Recently, Kyung-Hee has begun to idealize her five years in China, saying, “if there were no North Korean police I would have kept living there.” However, she acknowledges that her life in South Korea is an improvement over her situation in North Korea.

“I don’t regret coming here,” she said. “Life is better here, but it’s still hard.”

Park Mi-Hye’s Story

When Park Mi-Hye arrived in Seoul in 2002, she felt overwhelmed. Tall buildings surrounded her, people rushed around her and the ways of this foreign society were hard for her to understand.

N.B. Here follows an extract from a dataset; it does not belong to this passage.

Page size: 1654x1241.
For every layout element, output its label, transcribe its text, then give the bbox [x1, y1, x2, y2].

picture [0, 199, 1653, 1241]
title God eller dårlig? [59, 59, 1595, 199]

“It was so complex,” she said.

Mi-Hye grew up in a middle-class family just outside Pyongyang, living a relatively comfortable life in a country where proximity to the capital city indicates a higher social status. She married in 1991 and became widowed in 1995. After her husband’s death, Mi-Hye wanted a fresh start on life for herself and her two children.

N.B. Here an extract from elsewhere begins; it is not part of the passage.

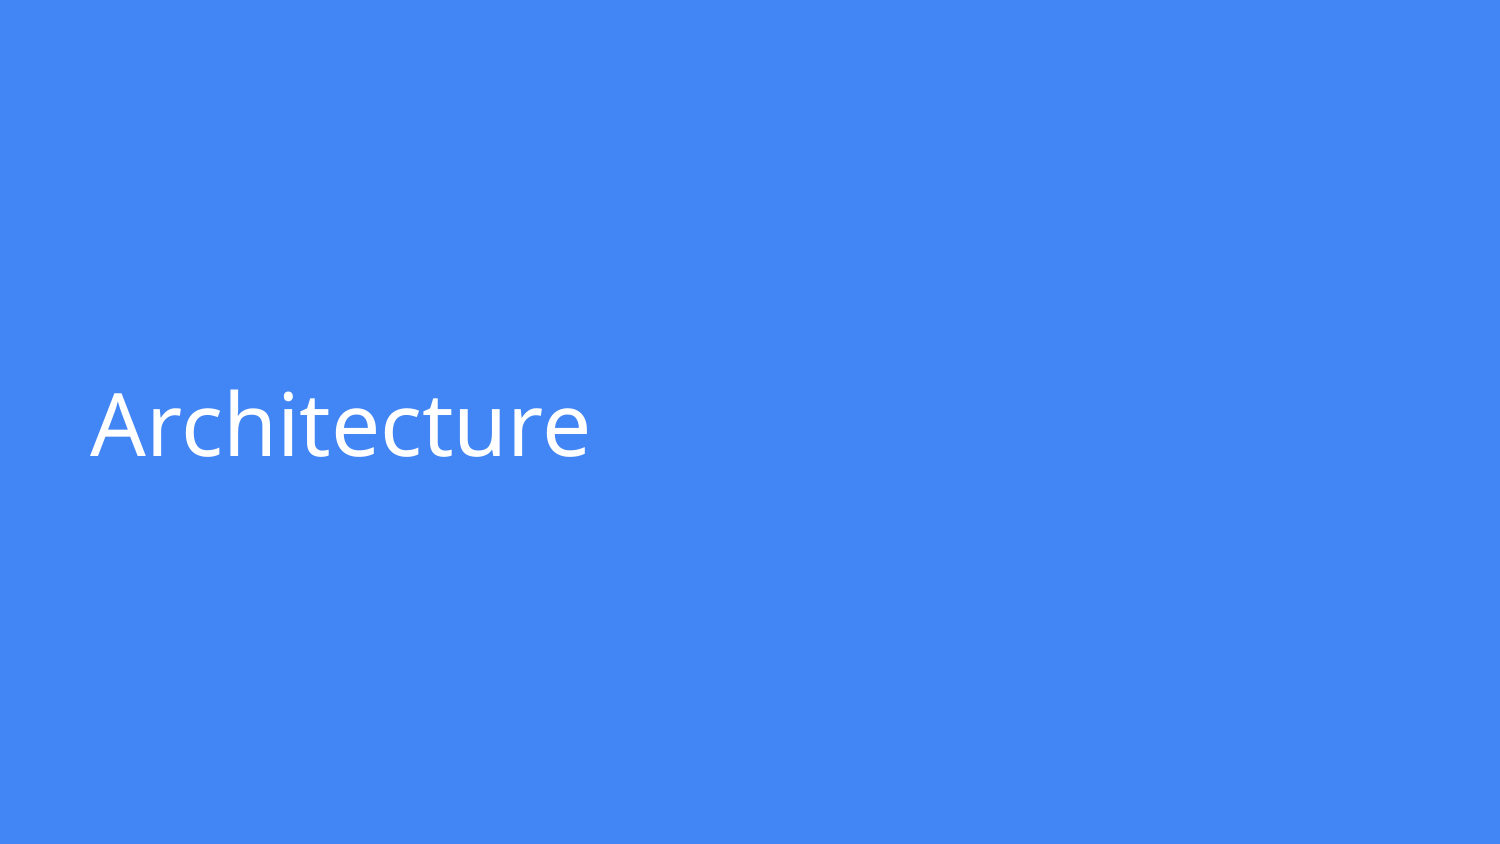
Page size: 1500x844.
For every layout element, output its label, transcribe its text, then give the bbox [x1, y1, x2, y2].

title Architecture [75, 338, 1425, 505]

Listening to her father-in-law cry as he told stories of his hometown of Busan, on the southern tip of the Korean peninsula, Mi-Hye started to think of South Korea as an option. She sometimes had a chance to watch smuggled videos of South Korean TV dramas. The TV characters wore nice watches. There were lots of cars on the streets. South Korean life seemed good — really good, in fact.

Adding to her sense of wonder about South Korea was a friend who relayed stories of North Koreans she knew who went to South Korea and lived happily. The North Korean government tries to block information like this from seeping into the country, but increased trade between China and North Korea, the rising use of cellphones along the border and the smuggling of videos into the country mean information is practically free-flowing compared to the days before high technology.

In early 2002, Mi-Hye crossed the border into China with her then-11-year-old son Yu-Jin; her daughter hid with relatives because she was too young for the dangerous journey. Mi-Hye and her son spent three days in a city in northeastern China before flying to a southeast Asian country. They spent two months there, during which time Mi-Hye came to know Christianity from the missionaries helping her and her son. Then they gained asylum in South Korea.

Mi-Hye spent the next three years working to get her daughter out of North Korea. She cooked and cleaned all day in a restaurant. She reconnected with an old Pyongyang friend who left North Korea a few years before her. She found God.

Finally, Mi-Hye saved enough money to bring her now-11-year-old daughter Yumi to South Korea. Yumi came to Seoul in May 2005 via China, where she spent about a week hiding with a guardian. During that time she cut her hair short and dressed as a boy so as to avoid being kidnapped into prostitution rings that prey on North Korean women in China. Yumi calls that week away from her family “kind of fun,” but she now wants to grow her hair as long as possible.

Five years after arriving in Seoul, Mi-Hye can be described as a person living a busy immigrant’s life: for eight or nine hours a day she runs a newspaper stand in a subway station and for four hours in the middle of the night she cleans a hagwon (tutoring school). In between she takes care of her two children and keeps in touch with brokers in China who are helping her get the rest of her relatives out of North Korea. Last year she succeeded in bringing her brother and his wife to Seoul. Mi-Hye’s dream is that her whole family will be successful and move to the United States one day.

“I don’t think about stress and if I do I just forget about it,” she said.